[Records contained in a dataset]
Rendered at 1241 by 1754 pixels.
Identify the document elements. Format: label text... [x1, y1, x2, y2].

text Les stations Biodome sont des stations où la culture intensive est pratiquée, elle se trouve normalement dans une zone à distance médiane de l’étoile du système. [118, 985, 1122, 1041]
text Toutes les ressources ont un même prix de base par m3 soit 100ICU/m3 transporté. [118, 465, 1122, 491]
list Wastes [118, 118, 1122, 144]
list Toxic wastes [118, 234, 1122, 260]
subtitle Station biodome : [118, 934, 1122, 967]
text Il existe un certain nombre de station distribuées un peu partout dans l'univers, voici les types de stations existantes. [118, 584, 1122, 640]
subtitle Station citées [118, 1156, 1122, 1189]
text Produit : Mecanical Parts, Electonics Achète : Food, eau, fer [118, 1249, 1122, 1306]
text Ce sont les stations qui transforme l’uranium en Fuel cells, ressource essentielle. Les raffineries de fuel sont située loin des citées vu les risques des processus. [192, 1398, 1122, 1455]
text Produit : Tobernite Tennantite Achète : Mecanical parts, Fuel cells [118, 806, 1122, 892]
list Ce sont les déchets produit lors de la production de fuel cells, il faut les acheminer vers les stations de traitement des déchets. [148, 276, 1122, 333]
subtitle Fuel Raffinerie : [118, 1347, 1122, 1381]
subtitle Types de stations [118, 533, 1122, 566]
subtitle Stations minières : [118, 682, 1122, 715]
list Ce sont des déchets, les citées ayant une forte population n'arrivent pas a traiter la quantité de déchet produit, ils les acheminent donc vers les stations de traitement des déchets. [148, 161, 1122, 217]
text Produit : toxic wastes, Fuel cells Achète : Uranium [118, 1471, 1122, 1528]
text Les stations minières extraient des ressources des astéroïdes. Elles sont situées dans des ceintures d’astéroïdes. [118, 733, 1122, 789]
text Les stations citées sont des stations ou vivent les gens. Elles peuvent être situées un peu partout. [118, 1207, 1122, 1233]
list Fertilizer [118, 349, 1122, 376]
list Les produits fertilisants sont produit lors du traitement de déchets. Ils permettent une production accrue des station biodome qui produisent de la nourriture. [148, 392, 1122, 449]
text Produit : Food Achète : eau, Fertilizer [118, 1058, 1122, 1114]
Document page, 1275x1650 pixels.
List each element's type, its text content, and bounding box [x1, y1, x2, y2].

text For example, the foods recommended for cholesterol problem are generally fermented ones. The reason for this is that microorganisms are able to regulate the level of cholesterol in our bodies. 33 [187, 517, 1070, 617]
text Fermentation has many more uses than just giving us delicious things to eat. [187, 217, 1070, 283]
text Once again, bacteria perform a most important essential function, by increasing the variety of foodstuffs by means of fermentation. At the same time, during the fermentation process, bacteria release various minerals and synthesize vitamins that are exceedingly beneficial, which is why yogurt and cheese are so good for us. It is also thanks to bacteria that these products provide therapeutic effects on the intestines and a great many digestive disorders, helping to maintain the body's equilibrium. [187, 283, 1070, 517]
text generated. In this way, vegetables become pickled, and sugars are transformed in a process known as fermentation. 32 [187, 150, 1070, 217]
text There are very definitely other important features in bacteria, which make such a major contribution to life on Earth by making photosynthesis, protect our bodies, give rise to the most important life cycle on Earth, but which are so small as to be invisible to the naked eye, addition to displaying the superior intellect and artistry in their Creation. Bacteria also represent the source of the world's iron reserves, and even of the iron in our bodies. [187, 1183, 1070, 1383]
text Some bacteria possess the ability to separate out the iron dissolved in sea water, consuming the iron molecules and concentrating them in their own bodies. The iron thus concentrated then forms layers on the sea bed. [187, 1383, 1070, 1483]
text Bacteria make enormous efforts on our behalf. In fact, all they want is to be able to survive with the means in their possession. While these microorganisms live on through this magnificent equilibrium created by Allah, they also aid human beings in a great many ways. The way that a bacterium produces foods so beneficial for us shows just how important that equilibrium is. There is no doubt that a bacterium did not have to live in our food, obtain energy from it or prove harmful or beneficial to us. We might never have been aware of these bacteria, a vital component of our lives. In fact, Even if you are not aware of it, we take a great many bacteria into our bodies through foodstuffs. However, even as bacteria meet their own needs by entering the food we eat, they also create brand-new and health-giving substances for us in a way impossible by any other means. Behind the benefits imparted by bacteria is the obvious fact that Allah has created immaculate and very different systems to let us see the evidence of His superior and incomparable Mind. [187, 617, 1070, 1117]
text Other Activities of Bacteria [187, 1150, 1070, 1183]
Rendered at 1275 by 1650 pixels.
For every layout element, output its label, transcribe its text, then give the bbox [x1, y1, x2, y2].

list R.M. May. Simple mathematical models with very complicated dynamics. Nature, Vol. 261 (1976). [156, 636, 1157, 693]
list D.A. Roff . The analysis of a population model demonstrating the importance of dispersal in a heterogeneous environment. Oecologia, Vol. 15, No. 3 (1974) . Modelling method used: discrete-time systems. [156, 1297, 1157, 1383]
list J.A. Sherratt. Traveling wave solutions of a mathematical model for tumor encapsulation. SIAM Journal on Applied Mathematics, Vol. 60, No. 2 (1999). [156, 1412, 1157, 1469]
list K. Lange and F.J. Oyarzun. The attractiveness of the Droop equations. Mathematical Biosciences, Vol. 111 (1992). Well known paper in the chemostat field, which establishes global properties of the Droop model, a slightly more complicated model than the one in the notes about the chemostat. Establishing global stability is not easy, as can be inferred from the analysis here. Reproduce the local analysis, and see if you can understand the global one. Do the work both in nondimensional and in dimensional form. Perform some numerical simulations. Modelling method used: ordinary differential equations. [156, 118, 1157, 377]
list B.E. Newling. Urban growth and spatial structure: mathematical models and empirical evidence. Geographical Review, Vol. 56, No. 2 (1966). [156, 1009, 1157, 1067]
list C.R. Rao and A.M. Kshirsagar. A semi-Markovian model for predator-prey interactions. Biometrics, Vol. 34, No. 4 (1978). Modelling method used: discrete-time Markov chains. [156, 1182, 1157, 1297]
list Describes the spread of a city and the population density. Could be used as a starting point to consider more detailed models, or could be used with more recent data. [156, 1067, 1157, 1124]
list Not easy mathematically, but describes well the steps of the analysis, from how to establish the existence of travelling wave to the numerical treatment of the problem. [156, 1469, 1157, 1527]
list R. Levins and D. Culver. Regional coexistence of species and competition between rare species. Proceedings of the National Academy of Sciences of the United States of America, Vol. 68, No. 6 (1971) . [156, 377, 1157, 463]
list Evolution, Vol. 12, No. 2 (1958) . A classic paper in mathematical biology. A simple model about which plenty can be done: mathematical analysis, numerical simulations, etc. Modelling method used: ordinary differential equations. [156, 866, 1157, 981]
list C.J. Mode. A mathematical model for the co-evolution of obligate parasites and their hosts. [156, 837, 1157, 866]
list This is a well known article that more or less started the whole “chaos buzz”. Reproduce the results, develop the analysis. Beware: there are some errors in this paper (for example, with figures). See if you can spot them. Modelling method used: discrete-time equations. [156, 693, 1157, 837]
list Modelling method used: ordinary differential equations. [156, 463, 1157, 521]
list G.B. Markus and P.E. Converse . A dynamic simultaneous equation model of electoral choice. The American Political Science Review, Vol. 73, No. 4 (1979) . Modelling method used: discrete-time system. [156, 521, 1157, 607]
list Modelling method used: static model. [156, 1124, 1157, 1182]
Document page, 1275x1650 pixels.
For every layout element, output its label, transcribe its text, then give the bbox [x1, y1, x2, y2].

# PROMPT
Bring together all lines in the records where the word "Elles" is found.

# ANSWER BELOW
text Les stations minières extraient des ressources des astéroïdes. Elles sont situées dans des ceintures d’astéroïdes. [118, 733, 1122, 789]
text Les stations citées sont des stations ou vivent les gens. Elles peuvent être situées un peu partout. [118, 1207, 1122, 1233]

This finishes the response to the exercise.